_Tasks to complete_
a) Quote the clustering lecture excerpt word for word from "Similarly since we" to "same as this.".
b) Answer these questions about the clustering lecture excerpt, one answer per line, marked (i), (ii) and (iii) to match:
(i) Which point was chosen as representative of group 2?
(ii) What is used as the metric for likeness?
(iii) Which observations end up assigned to group 2?

Similarly since we chose 3 3 as representative of group 2, if you


look at point eight which was a 3 3 point the distance of 3 3 from 3 3 is
0 and this is the distance of 3 3 from 1 1 which will be the same as this.
For every other point, since they are not either 1 1 or 3 3, there will be
distances you can calculate. So, for example, this is a distance of the
second point from 1 1 and this is a distance of the second point from 3
3 and if you go back to the previous slide, the second point is the
second point is actually 1.5, 1.5 and so on. So, you will go through
here each of these points are different from 1 1, 3 3 you will generate
these distances. So, for every point you will generate two distance, one
from 1 1 other one from 3 3.

Now, since we want all the points that are like 1 1 to be in one
group and all the points which are like 3 3 to be in the other group, we
use a distance as a metric for likeness. So, if a point is closer to 1 1
then it is more like 1 1 then 3 3 and similarly if a point is close to 3 3 it
is more like 3 3 than 1 1. So, we are using a very very simple logic
here.

So, you compare these two distances and whichever is a smaller


distance you assign that point to that group. So, here distance 1 is less
than distance 2. So, this is assigned to group 1 this observation, which
is basically the point 1 1. The second observation again if you look at it
distance 1 is less than distance 2. So, the second observation is also
assigned to group 1 and you will notice through this process a third and
fourth will be assigned to group 1 and 5 6 7 8 will be assigned to group
2 because these distances are less than these distances.

_Records provided_
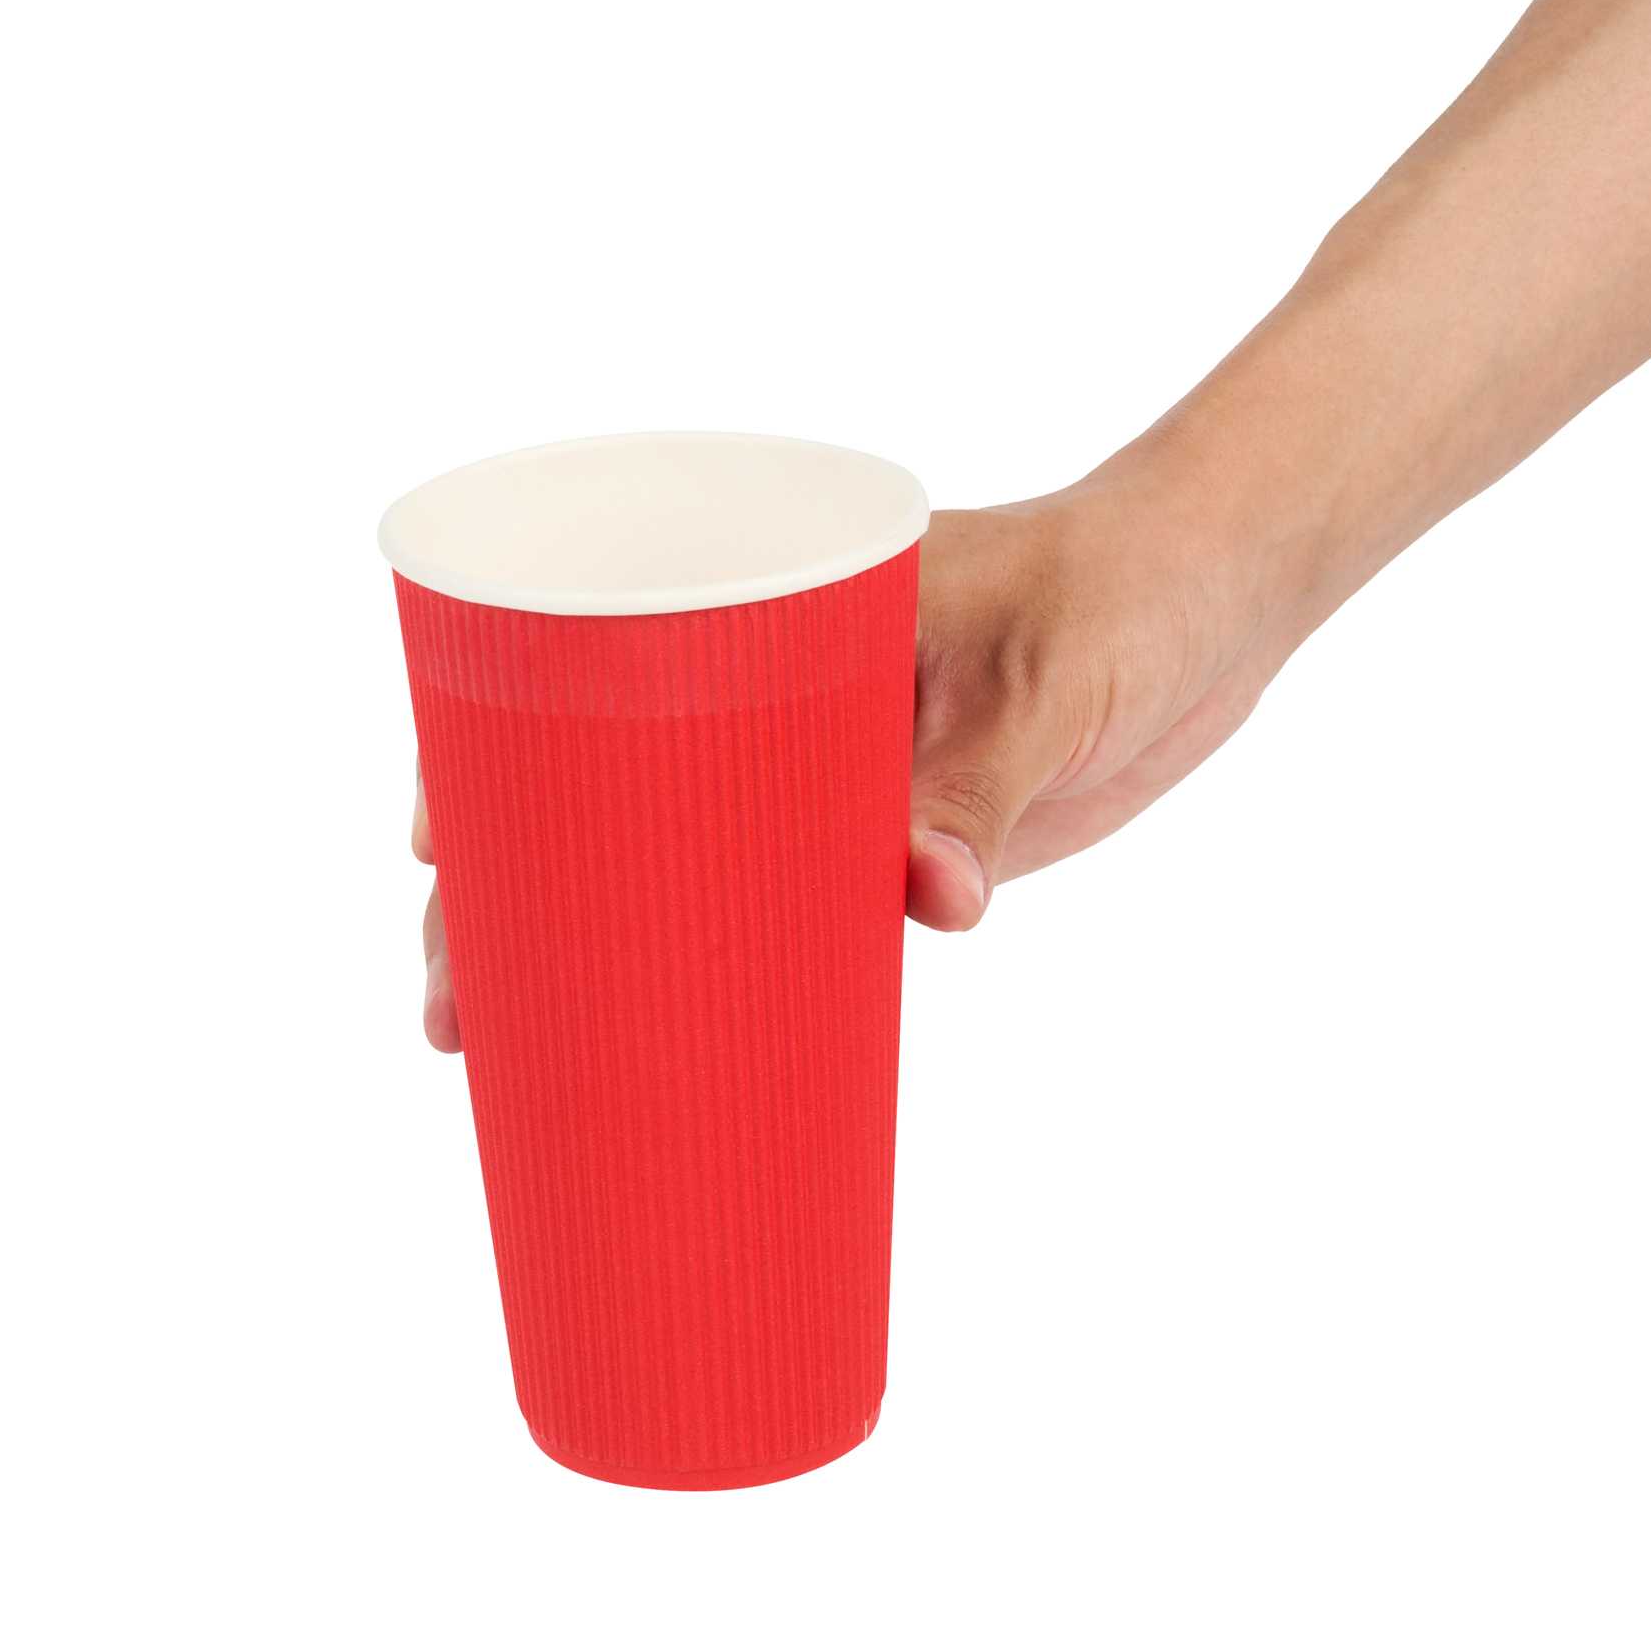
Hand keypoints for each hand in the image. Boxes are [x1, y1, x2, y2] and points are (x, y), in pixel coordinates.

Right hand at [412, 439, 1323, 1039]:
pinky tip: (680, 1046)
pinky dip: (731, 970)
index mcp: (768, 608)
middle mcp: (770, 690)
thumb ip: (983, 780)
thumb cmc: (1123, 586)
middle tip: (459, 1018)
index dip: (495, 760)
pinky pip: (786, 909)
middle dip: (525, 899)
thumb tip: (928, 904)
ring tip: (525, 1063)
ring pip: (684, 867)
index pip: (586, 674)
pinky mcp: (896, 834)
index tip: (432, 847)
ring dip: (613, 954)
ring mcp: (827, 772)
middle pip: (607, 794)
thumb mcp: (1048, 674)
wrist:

_Answers by item_
a)
Similarly since we chose 3 3 as representative of group 2, if you


look at point eight which was a 3 3 point the distance of 3 3 from 3 3 is
0 and this is the distance of 3 3 from 1 1 which will be the same as this.

b)
(i) 3 3
(ii) Distance
(iii) Observations 5, 6, 7 and 8